The brain is tricky like that.

Theirs told them to steal a truck and head north, maybe toward Canada, maybe toward Letterman’s Choteau ranch. They made a pit stop in Clancy, where police believe Willcutt stole food, knives and a box of ammunition. Maybe then they had second thoughts – a moment of clarity. In between bites, Willcutt may have turned to his partner and said, “this was a bad idea,” before offering him a piece of licorice.

The percentages were stacked against them. It’s so rare for an escapee to remain escaped that each time it’s pulled off successfully it’s made into a movie, and there has only been a few of those.

But Willcutt and Frank chose to forget. It’s not surprising, given recent studies concluding the brain can do just that: Store unwanted memories where you don’t have to look at them, think about them or foresee the added prison time awaiting your capture. Instead the fugitives may have remembered Tim Robbins in “The Shawshank Redemption,” sanding a boat on a white sand beach in Mexico.

U.S. research teams in Oregon and California found that people can, in fact, hide away memories, backing up Sigmund Freud’s original belief of “voluntary memory suppression.”
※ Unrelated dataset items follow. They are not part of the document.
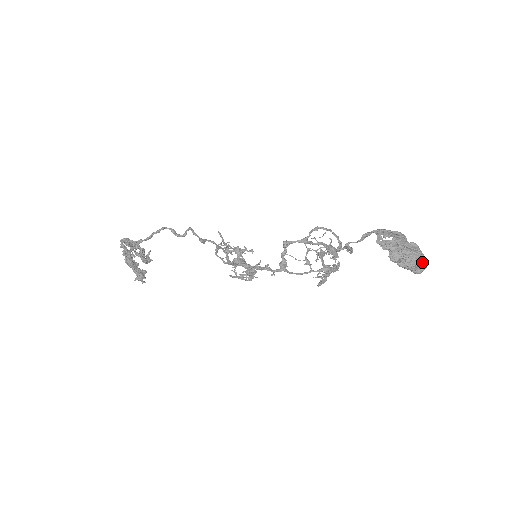
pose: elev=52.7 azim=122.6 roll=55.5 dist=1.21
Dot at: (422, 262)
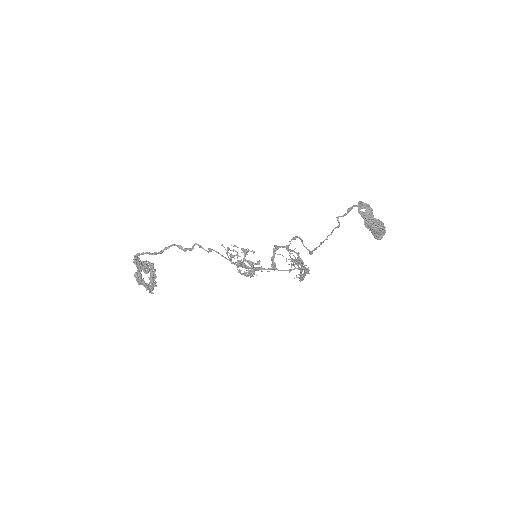
Dot at: (384, 226)
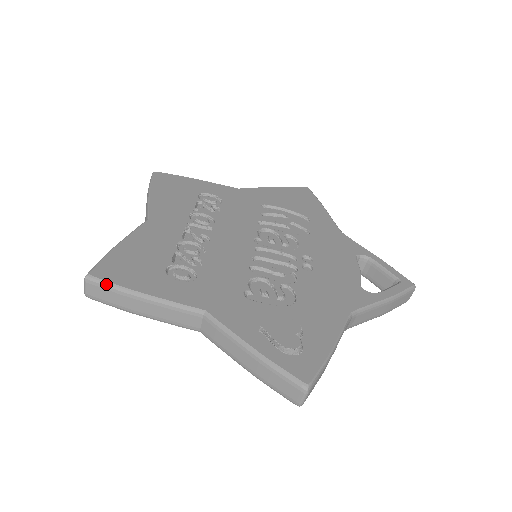
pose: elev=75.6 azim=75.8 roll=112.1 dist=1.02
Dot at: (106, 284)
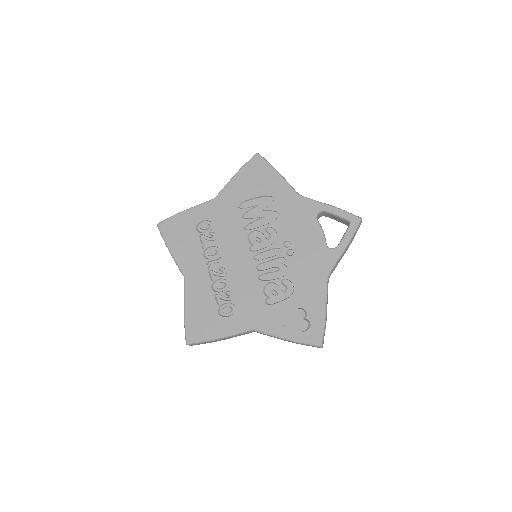
Dot at: (198, 343)
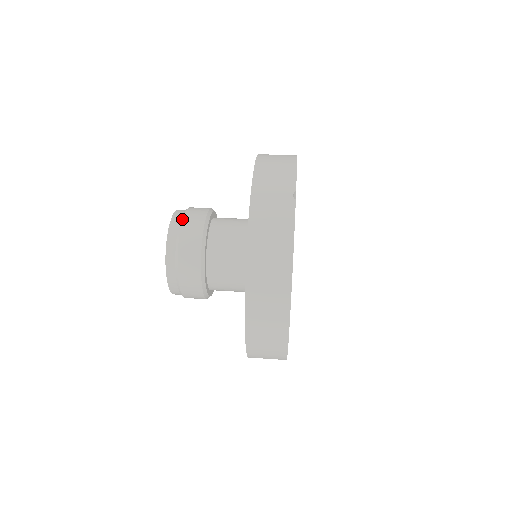
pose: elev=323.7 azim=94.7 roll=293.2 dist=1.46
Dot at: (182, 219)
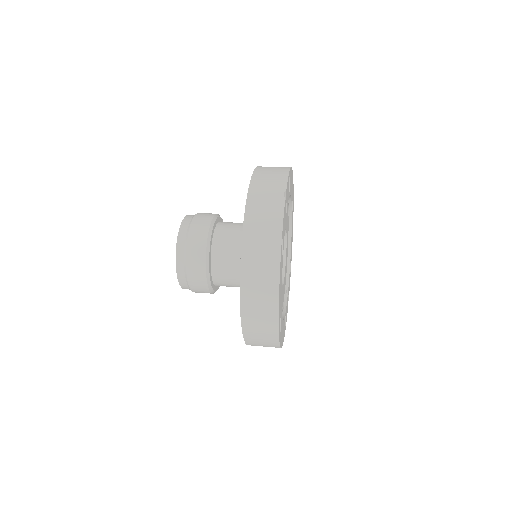
Dot at: (191, 220)
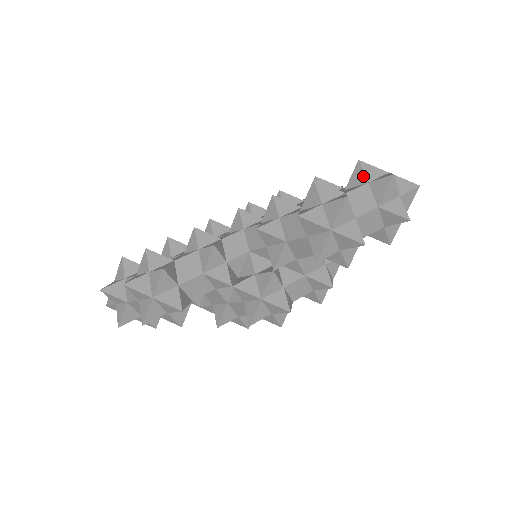
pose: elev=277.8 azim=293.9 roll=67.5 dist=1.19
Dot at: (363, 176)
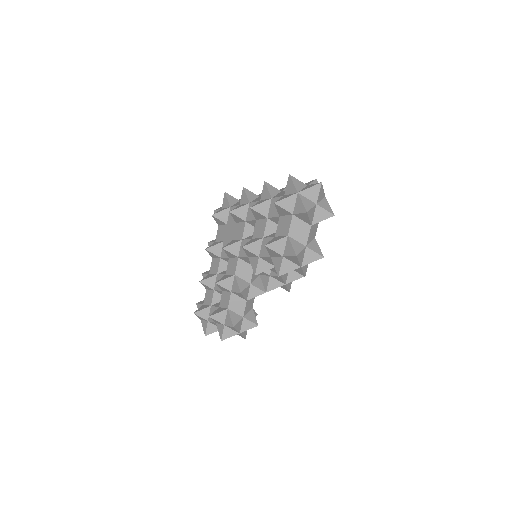
Dot at: (286, 211)
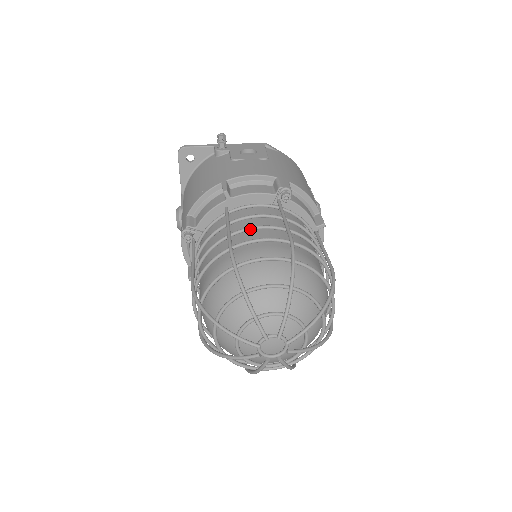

This study, released a few years back, was greeted with some derision. It was supported, according to the BBC, “by what seemed an intuitive fact about humans – that the more you try to forget something, the more often it comes back to haunt you.”

Frank and Willcutt may have felt haunted when they were bathing in a river in the Swan Valley. All of those memories, now unsuppressed, might have flooded their cerebra. They were spotted and they made run for it again, this time half naked.

“What were they thinking,” Montanans muttered as they read about the escapees. Along with, “Hey honey, there’s a manhunt in the area, grab the guns.”

The recent escape resembles one I covered as a reporter in Bozeman in 2003. That summer officers chased Shane Savage all over the country. Savage had been charged with threatening to kill a man and a girl, pistol whipping a woman and possessing cocaine. Serious charges but, with good behavior, he could have been released within the decade.

Maybe Savage thought about that, for just a split second, before he threw a basketball down a hallway to distract a detention officer, barged through an emergency exit and scaled a chain-link fence surrounding the jail.

When the inevitable happened, and a Taser-wielding officer electrocuted and apprehended him in Billings, Savage was sentenced to 40 years. His memory must have failed him twice, since this was the second time he had escaped from jail.

That’s the token defense: “I wasn’t thinking.” That’s what Frank and Willcutt will argue before they are handed hefty sentences.

The brain is tricky. It can convince itself to be dumb.